Before she had time to stop herself, Gianelle looked up. She caught a glimpse of dark hair and pale gray eyes an instant before she dutifully dropped her gaze. God’s teeth, the oaf was huge. His frame blocked everyone behind him from her vision. But it was the scent of him that overwhelmed her. A rich blend of leather and salty tang that filled her nostrils and went straight to her head. The moment he loosened his grip on her, she tried to step around him. Something tugged her back.
“A strand of your hair is caught on my button.” His voice was deep and smooth, rumbling from someplace within the wall of his chest, a few inches from her nose.

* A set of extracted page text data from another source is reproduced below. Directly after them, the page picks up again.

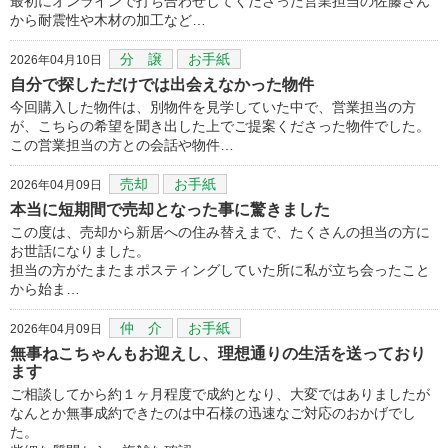
最初にオンラインで打ち合わせしてくださった営業担当の佐藤さん
から耐震性や木材の加工など…
分 譲
お手紙
2026年04月10日
自分で探しただけでは出会えなかった物件
今回購入した物件は、別物件を見学していた中で、営業担当の方
が、こちらの希望を聞き出した上でご提案くださった物件でした。
この営業担当の方との会話や物件…
売却
お手紙
2026年04月09日
本当に短期間で売却となった事に驚きました
この度は、売却から新居への住み替えまで、たくさんの担当の方に
お世話になりました。
担当の方がたまたまポスティングしていた所に私が立ち会ったこと
から始ま…
仲 介
お手紙
2026年04月09日
無事ねこちゃんもお迎えし、理想通りの生活を送っており
ます
ご相談してから約１ヶ月程度で成約となり、大変ではありましたが
なんとか無事成約できたのは中石様の迅速なご対応のおかげでし
た。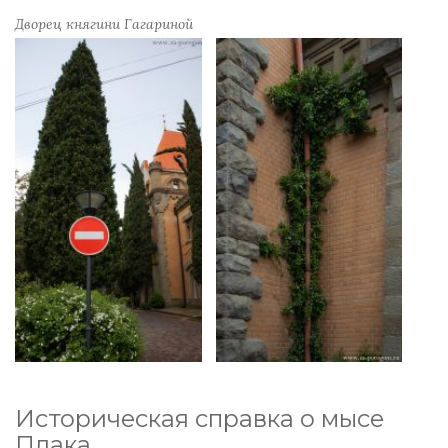
Дворец княгини Гагариной
Историческая справка о мысе
Плака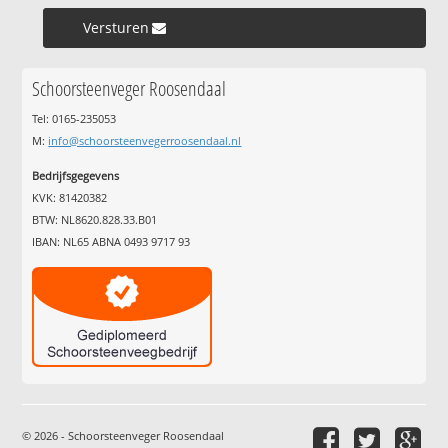
Versturen »
Schoorsteenveger Roosendaal
Tel: 0165-235053
M:
info@schoorsteenvegerroosendaal.nl
Bedrijfsgegevens
KVK: 81420382
BTW: NL8620.828.33.B01
IBAN: NL65 ABNA 0493 9717 93
© 2026 - Schoorsteenveger Roosendaal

This must be the famed Earl Risande, she thought while she watched his fingers deftly untangle her hair from a small button on his surcoat. None of Dermott’s other guests spoke to her with such gentleness in their voices, and not many of them spoke with the sensual inflection of her homeland in Normandy.
“There. You are free.”
Normally Gianelle would never risk a second, bold glance at a noble, especially one standing this close to her. She wasn’t certain if it was his voice or his words that tempted her to do so now.
When she looked up at him, he captured her gaze with his and held it. Damn the kitchen wenches, they were right. His eyes were fashioned of beaten silver. Thick lashes, as coal black as his hair, made them appear even more piercing, more penetrating. His nose was straight and strong, his jaw rugged, his lips carved for pagan pleasures. He reminded her of a wolf whose magnificence made one forget the danger of getting too close. There was the same feral beauty in his eyes that captivates prey seconds before it is ensnared. Gianelle stood mesmerized for a moment before he smiled at her, flashing a frivolous dimple and tilting her world on its axis.
“Then you will excuse me, my lord.” She managed a slight curtsy and hurried away.
Lord Dante Risande watched her departure. His gaze followed the length of her long, golden braid down to the alluring swell of her buttocks.
“Merde. Did you see that, Balin?” He turned to another man waiting patiently at his right.
“See what, my lord?”
“That face.” Dante turned again to find the serving girl in the crowded hall. “Those glorious eyes. Find out what her name is.”
Balin expelled a great sigh. “Someday you’re going to find yourself father to a dozen sons you didn’t know you had,” he grumbled while he went to do his lord’s bidding.
Dante smiled, catching a glimpse of her weaving her way out of the hall. “Mayhap if I’m fortunate, thirteen before I leave this castle in the morn.”